Using Linq to Average Sequences

One of my standard application scenarios when learning a technology or a language is writing a good old Rss parser or podcast downloader. This is often a good test of my understanding because it will usually involve all or most of: file system, networking, xml processing, asynchrony. While working through another version of this scenario, I wondered if it would be possible to programmatically predict the next day a particular podcast would be published. This would save continually pinging each site every time we want to check for a new episode, cutting network traffic and general load on the system.

Each entry in an RSS stream is meant to contain a published date reflecting the date (and sometimes the time) that the episode was put online. Parsing the RSS can then provide a list of episodes each with a published date.
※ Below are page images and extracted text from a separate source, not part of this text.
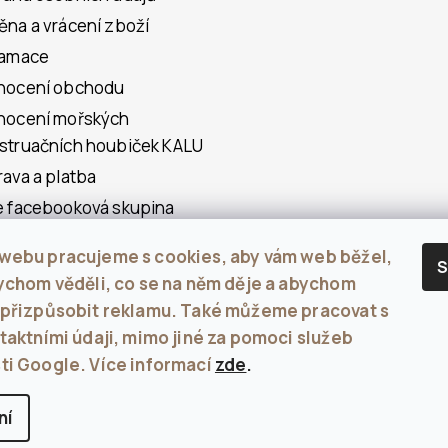
na a vrácení zboží
lamace
nocení obchodu
nocení mořských
truačních houbiček KALU
ava a platba
 facebooková skupina
 o mořských
webu pracujeme s cookies, aby vám web běžel,
struačních houbách
S
ychom věděli, co se na něm děje a abychom
akt
 přizpůsobit reklamu. Také můžeme pracovat s
š mi
taktními údaji, mimo jiné za pomoci služeb
ti Google. Více informací
zde
.
zena.
Upravit nastavení cookies
ní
One way to predict when the next episode will drop is by taking an average over all the previous episodes and then projecting this forward from the most recent episode.

Linq makes this easy using the Zip and Average extension methods for IEnumerable.
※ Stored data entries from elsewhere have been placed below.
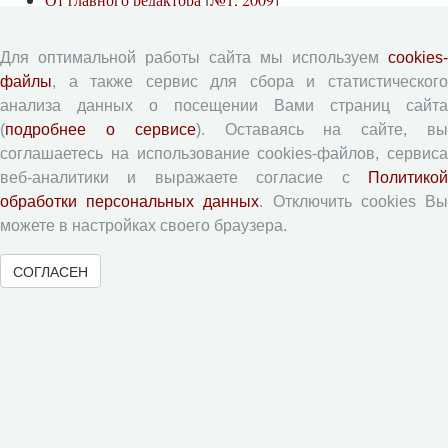
От главного редактора
[
№4, 2008
]
Для оптимальной работы сайта мы используем
cookies-
От главного редактора
[
№3, 2008
]
файлы
, а также сервис для сбора и статистического
От главного редактора
[
№2, 2008
]
анализа данных о посещении Вами страниц сайта
От главного редактора
[
№1, 2008
]
(
подробнее о сервисе
). Оставаясь на сайте, в
соглашаетесь на использование cookies-файлов, сервиса
веб-аналитики и выражаете согласие с
Политикой
« Вернуться назад
обработки персональных данных
. Отключить cookies В
можете в настройках своего браузера.
Архив выпусков
СОГЛАСЕН
2026
2025
2024
2023
2022
2021
2020
2019
2018
О журнале
Сведения
Редколлегия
var episodeList = new List<Episode>();

// fill the list - elided for clarity

// now work out average refresh frequency.
var differencesInDate = episodeList.Zip(episodeList.Skip(1), (first, second) => first.PublishedDate - second.PublishedDate);

TimeSpan betweenEpisodes = TimeSpan.FromTicks(Convert.ToInt64(differencesInDate.Average(ts => ts.Ticks)));

DateTime predictedDate = mostRecentDate.Add(betweenEpisodes);

Here we build a list of TimeSpan objects to represent the differences between successive episodes, comparing 1st to 2nd, 2nd to 3rd etc. using the offset given by Skip(1). Then, Average (surprise!) gives the average timespan which we can then use for our projection.